I Forgive You
When I opened up my sock drawer, I considered if I was hallucinating,
“For crying out loud, what happened to all my socks?” The drawer was empty except for one pair of little girls ruffled anklet socks, with an unforgettable red ribbon woven through the center of the ruffle.
They were unmistakably an exact replica of my favorite sox when I was like six years old and I wore them and wore them until the fabric became so worn and unraveled that I cried when my mother said, “Give them to me before they fall off your feet!”
“No I won’t!” I cried standing my ground like a monumental statue. Having to forcibly remove them off my feet looked as if it pained my mother as much as it pained me. Nevertheless, off they went into the trash despite my rigid protest. I remember how angry I felt, how out of control of my own destiny, wishing that my mother would leave me alone and let me make my own decisions.

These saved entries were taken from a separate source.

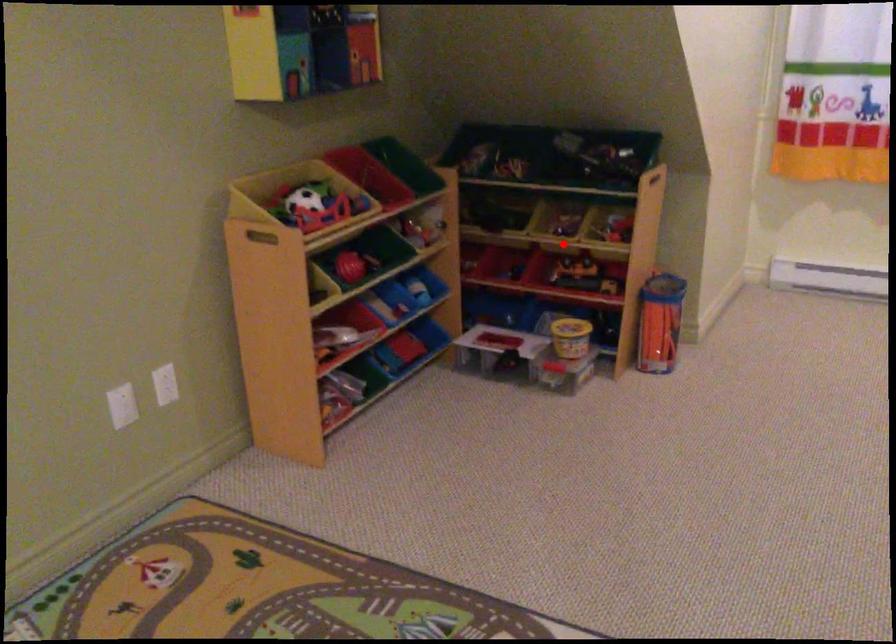
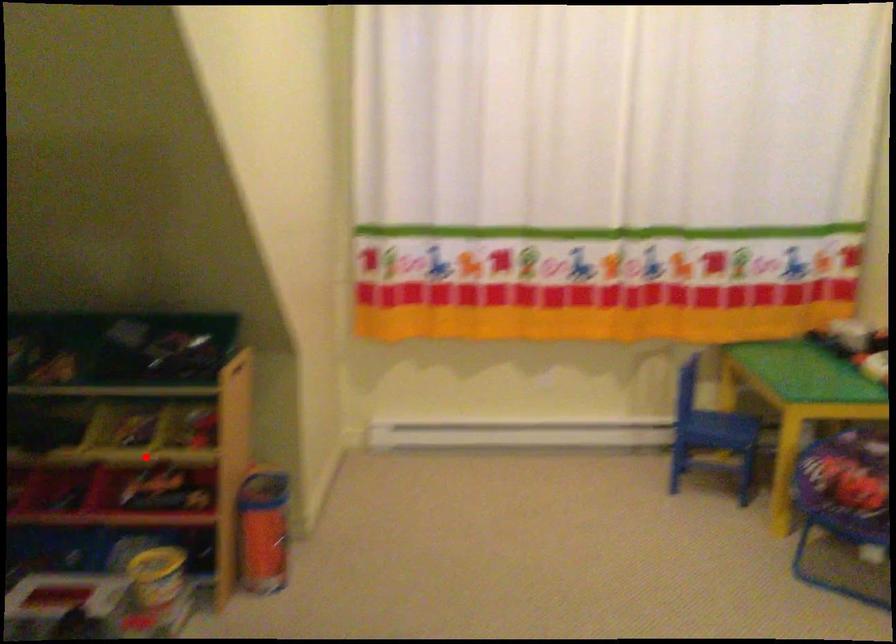
I am providing you with two images of the same scene from different viewpoints. A red point is marked on the first image and another point is marked on the second image. Do the highlighted points in image1 and image2 indicate the same real-world spot?

Yes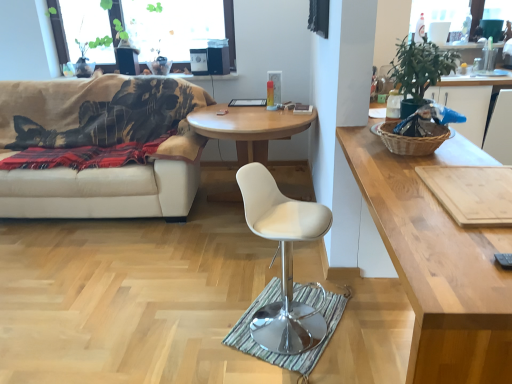
Identify the location of free region on the left part of textured woven mat at center. (180, 336).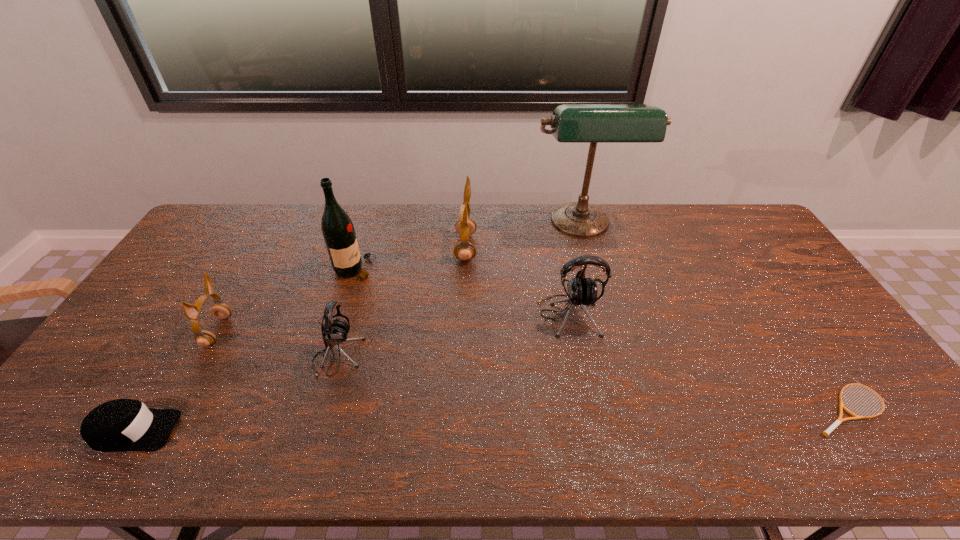
Image resolution: width=960 pixels, height=540 pixels. What are the coordinates of `vacant region that satisfies the following two spatial constraints: 1. on the surface of the green wine bottle; 2. on the right side of the smaller black earphone` in the screenshot? It's located at (328, 357).

Locate an element on the screen. vacant area in the image that satisfies the following two spatial constraints: 1. on the front side of the rightmost earphone; 2. on the right side of the beige tennis racket is located at coordinates (587, 408).

Where is `free point that satisfies the following two spatial constraints: 1. on the front side of the rightmost object; 2. on the left side of the smaller black earphone`? The width and height of the screenshot is (960, 540). free point that satisfies the following two spatial constraints: 1. on the front side of the rightmost object; 2. on the left side of the smaller black earphone is located at coordinates (323, 408).

This screenshot has height=540, width=960. Identify the location of free location that satisfies the following two spatial constraints: 1. above the green lampshade of the green table lamp; 2. on the surface of the green wine bottle. (593, 269).

Locate an element on the screen. This screenshot has width=960, height=540. free space that satisfies the following two spatial constraints: 1. on the back side of the shortest object; 2. on the front-facing side of the smaller brown earphone is located at coordinates (797, 331).

In order to click on vacant space that satisfies the following two spatial constraints: 1. on the back side of the rightmost earphone; 2. on the front-facing side of the third earphone from left to right in this screenshot , I will do 555,248.

Identify the location of free space in the image that satisfies the following two spatial constraints: 1. on the front-facing side of the nearer brown earphone; 2. on the back side of the third earphone from right to left. (203, 357).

“I hate you!” I screamed out from the next room with all my might. “I wish I had a different mother! Give me back my socks!”
But that was thirty years ago, and although in a nostalgic way I appreciated seeing my old favorite socks brand spanking new come back to life under my control, I assumed they would not fit, serving no purpose whatsoever other than leaving me in a sockless dilemma. With no immediate alternative to adorn my feet, I decided to give them a go, slipping them on hoping they would cover more than my big toes.

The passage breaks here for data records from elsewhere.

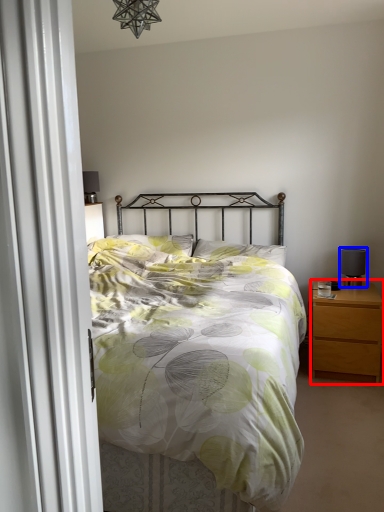
Question: Which object appears farthest to the camera in this image, nightstand (highlighted by a red box) or table lamp (highlighted by a blue box)?

Choices:
 (A) nightstand
 (B) table lamp

Answer: (B)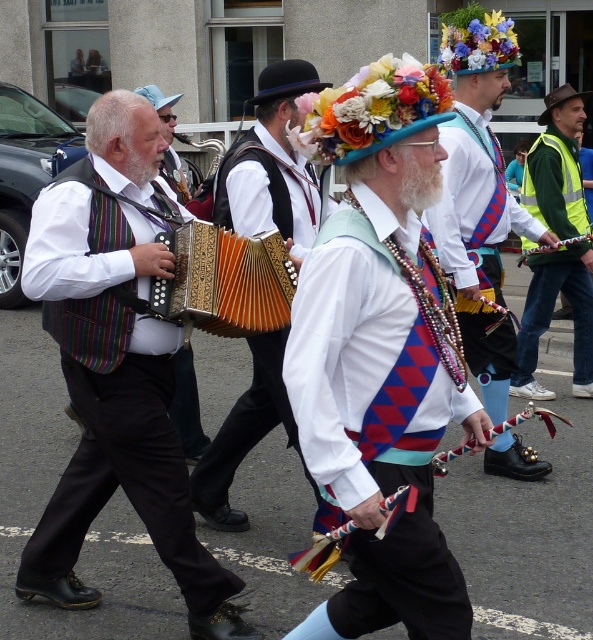
You are standing at the origin point in the image. Which of the two points, point (298, 90) or point (591, 396), is closer to you?

Point (298, 90) is in front of point (591, 396), so it is closer to you.

You are a photographer trying to capture a photo of the matte black accordion at center and the green reflective vest at right. Since you want both subjects to be in the frame, which object should you position closer to the camera to ensure both are visible?

The matte black accordion at center is positioned on the left side of green reflective vest at right. To ensure both are visible in the frame, position the green reflective vest at right closer to the camera so that the accordion at center can also be captured without cropping either subject.

Consider the image. You are a photographer standing in front of the striped fabric vest at left and the matte black accordion at center. You want to take a photo that captures both objects in the frame. Which object should you position closer to the camera to ensure both are fully visible?

The striped fabric vest at left is wider than the matte black accordion at center. To ensure both are fully visible in the photo, position the wider striped fabric vest at left closer to the camera. This will allow the narrower matte black accordion at center to fit within the frame while keeping the vest in focus.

Miraculously, they not only fit, as soon as I slipped them on, I became that 6 year old again, but in body only. My attention quickly turned to all the disadvantages my current predicament was about to impose and I instinctively thought about calling my mother for advice. Funny, when I was six, I had no idea how much I needed her guidance. Now that I was myself a Mom, I understood, but unfortunately it had been five years since we laid my mother to rest, so I knew I was on my own.
Sitting down on the floor with socks that fit and my grown up clothing swimming around my tiny body, I could not help but think about what my mother said to me right after I totally eviscerated her the last time I had worn my favorite socks.

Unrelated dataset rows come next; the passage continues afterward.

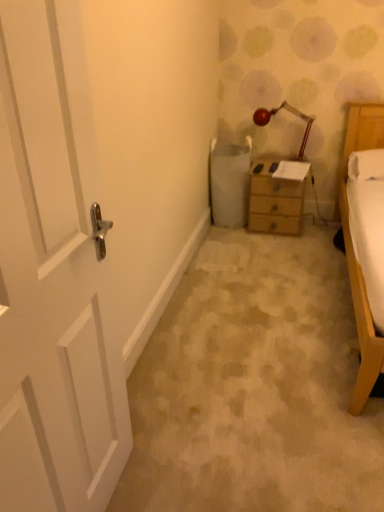
Question: Is white wooden door at left outside matte red lamp at upper right?

Choices:
 (A) yes
 (B) no

Answer: (A)

Question: Is white wooden door at left thinner than matte red lamp at upper right?

Choices:
 (A) yes
 (B) no

Answer: (A)

Question: Is the depth of white wooden door at left greater than that of matte red lamp at upper right?

Choices:
 (A) yes
 (B) no

Answer: (B)

Question: Does white wooden door at left touch matte red lamp at upper right?

Choices:
 (A) yes
 (B) no

Answer: (B)

Question: Does white wooden door at left have a greater width compared to matte red lamp at upper right?

Choices:
 (A) no
 (B) yes

Answer: (A)

Question: From the image's perspective, is white soft pillow at right located above or below matte red lamp at upper right?

Choices:
 (A) below
 (B) above

Answer: (A)

Question: In the image, is white soft pillow at right on the left side or the right side of matte red lamp at upper right?

Choices:
 (A) right
 (B) left

Answer: (A)

Question: In terms of height, does white soft pillow at right look taller or shorter compared to matte red lamp at upper right?

Choices:
 (A) tall
 (B) short

Answer: (B)

Question: Is white soft pillow at right wider or thinner than matte red lamp at upper right?

Choices:
 (A) wide
 (B) thin

Answer: (A)

Question: Is wooden nightstand at center situated inside white wooden door at left or outside?

Choices:
 (A) outside
 (B) inside

Answer: (A)

Question: Is wooden nightstand at center wider or thinner than white wooden door at left?

Choices:
 (A) wide
 (B) thin

Answer: (A)

Question: From a real-world perspective, is wooden nightstand at center physically located above or below white wooden door at left?

Choices:
 (A) below
 (B) above

Answer: (A)

Question: Is wooden nightstand at center in front of or behind white wooden door at left in the image?

Choices:
 (A) behind
 (B) front

Answer: (A)

Question: Is white soft pillow at right inside the boundaries of wooden nightstand at center, or outside?

Choices:
 (A) inside
 (B) outside

Answer: (B)

Question: Considering the positions of point (374, 167) and point (253, 217), is point (374, 167) closer or farther from the camera than point (253, 217)?

Choices:
 (A) farther
 (B) closer

Answer: (B)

“I understand how you feel, because I too was once a little girl that thought I knew better than my mother. It is my job to look out for you and sometimes you will strongly disagree with me and sometimes you will even feel like you hate me, but I assure you those feelings will pass and I forgive you, because no matter what you say, no matter what you do, I will always love you anyway.”
It had always bothered me that I never said I was sorry for being so mean to my mother on that day, still believing that she had no right to take away my favorite socks.
It was then that the closet door opened, ever so slowly, and before I saw her figure, I knew exactly who I was about to see. Stepping out of the closet it was my mother; not as I last remembered her, but as she was on that day way back when;
“Look. I brought you your favorite socks. Remember?”
“Thank you mom. Yes I remember. But I really don’t need them anymore. I’m not sure I ever did. I have all I need right in front of me and I’m glad you are here because there is something I need to say.”
“What’s that?”
“I’m sorry for the way I treated you when you took my socks away from me. I loved you then, I love you now, I’ve always loved you.”
“Oh honey. I know you do. I’ve always known…..did you really think I came here to bring you back your socks?”